Ideaal zou zijn om een aardappelras te ontwikkelen die resistenter zijn en minder water en voedingsstoffen nodig heeft.
OOGSTEN
De consumptieaardappels worden door De Meerhof in de maanden augustus tot oktober gerooid. Aardappels zijn kwetsbaar en krijgen door stoten blauwe plekken waardoor er kwaliteitsverlies ontstaat. De Meerhof voorkomt onvolkomenheden in de teelt- en rooitechniek door onder andere een perfecte rugopbouw, voorkomen van ongelijke rijenafstand, door het optimaal afstellen van de rooimachine bij het inschuren de aardappelen voorzichtig via banden op de hoop te leggen.
BEWARING
Het bewaren van aardappelen is noodzakelijk maar niet zonder risico’s. Aardappelen worden in het donker bewaard omdat ze anders groen worden en hard blijven bij het koken. Bij het inschuren mag de natuurlijke beschermlaag niet beschadigen, deze zorgt er voor dat de aardappel minder snel gaat rotten.

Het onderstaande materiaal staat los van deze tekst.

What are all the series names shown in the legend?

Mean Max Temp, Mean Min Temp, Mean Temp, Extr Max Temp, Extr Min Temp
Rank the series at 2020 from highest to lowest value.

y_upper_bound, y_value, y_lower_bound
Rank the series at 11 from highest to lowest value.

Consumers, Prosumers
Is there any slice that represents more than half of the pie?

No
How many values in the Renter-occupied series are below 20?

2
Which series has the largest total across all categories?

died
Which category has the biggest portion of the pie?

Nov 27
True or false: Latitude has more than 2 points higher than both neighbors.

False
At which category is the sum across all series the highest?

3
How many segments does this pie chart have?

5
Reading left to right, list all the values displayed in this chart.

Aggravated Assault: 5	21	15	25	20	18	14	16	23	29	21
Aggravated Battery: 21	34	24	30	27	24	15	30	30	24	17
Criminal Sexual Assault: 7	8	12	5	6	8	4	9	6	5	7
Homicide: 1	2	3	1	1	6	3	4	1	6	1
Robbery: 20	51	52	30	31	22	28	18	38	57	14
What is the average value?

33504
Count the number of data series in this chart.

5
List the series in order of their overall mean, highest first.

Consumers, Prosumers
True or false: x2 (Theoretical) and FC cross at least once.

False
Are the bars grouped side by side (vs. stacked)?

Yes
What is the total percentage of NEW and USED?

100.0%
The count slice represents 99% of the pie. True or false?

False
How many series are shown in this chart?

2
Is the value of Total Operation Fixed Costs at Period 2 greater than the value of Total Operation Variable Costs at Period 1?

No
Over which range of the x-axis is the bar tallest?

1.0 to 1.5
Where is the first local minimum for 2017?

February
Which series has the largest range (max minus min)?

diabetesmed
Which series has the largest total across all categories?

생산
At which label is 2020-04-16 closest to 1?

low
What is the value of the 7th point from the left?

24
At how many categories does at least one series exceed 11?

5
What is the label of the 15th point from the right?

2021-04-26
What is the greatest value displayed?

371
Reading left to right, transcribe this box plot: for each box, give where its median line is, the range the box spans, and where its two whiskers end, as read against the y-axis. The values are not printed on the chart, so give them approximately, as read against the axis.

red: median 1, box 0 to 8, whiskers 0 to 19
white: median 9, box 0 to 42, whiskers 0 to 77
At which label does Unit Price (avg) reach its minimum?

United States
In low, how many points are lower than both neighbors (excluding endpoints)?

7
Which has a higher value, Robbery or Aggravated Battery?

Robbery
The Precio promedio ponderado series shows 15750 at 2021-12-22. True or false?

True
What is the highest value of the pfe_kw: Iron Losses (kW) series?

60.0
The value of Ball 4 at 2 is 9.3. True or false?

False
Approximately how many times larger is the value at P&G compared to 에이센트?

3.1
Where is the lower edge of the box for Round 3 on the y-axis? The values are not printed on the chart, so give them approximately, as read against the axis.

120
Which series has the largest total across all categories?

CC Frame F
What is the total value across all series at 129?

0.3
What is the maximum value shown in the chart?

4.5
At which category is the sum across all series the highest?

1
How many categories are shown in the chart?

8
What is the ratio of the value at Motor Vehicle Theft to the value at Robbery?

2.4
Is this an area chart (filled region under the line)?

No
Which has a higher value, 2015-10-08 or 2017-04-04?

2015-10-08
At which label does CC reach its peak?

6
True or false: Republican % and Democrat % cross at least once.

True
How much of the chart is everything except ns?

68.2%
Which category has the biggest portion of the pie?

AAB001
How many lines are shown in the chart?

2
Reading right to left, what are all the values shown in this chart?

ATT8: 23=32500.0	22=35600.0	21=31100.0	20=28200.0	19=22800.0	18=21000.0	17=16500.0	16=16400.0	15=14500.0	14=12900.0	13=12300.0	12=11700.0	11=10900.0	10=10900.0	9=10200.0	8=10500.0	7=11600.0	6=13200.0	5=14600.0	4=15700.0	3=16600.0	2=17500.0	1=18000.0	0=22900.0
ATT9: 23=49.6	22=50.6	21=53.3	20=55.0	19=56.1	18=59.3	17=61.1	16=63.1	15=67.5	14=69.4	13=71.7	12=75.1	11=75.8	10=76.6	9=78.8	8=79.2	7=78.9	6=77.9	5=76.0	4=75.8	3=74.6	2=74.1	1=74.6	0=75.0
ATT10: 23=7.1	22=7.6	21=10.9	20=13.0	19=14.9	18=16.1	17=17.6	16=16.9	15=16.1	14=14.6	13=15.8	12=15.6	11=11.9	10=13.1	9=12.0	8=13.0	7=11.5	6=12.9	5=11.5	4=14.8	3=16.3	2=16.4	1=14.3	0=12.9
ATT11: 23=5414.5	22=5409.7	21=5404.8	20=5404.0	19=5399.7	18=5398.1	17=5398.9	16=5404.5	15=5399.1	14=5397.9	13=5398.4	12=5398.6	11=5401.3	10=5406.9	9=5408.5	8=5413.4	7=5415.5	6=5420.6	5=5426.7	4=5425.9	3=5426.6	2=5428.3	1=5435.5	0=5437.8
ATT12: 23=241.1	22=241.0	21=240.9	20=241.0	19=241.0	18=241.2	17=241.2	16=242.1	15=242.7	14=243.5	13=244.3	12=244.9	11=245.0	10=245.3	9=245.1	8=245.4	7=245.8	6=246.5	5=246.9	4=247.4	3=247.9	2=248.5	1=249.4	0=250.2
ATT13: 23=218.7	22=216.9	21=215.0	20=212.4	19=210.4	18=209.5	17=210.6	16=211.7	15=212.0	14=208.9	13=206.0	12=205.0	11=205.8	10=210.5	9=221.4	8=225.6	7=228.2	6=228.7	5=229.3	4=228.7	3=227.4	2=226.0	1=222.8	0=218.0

De Meerhof beschikt over voldoende ruimte en ook kennis voor het opslaan. Bij het inschuren worden de aardappels behandeld met een chloorverbinding om uitloop te voorkomen of met een chemisch middel als ze langer worden bewaard. Aardappelen kunnen ook niet tegen de vorst. Onder de 5 graden wordt het zetmeel in de aardappel omgezet in suiker, de aardappel wordt bruin, zoet van smaak en kan niet meer worden gegeten. Aardappelen zijn levende producten en moeten kunnen ademen en worden daarom niet in of onder plastic bewaard.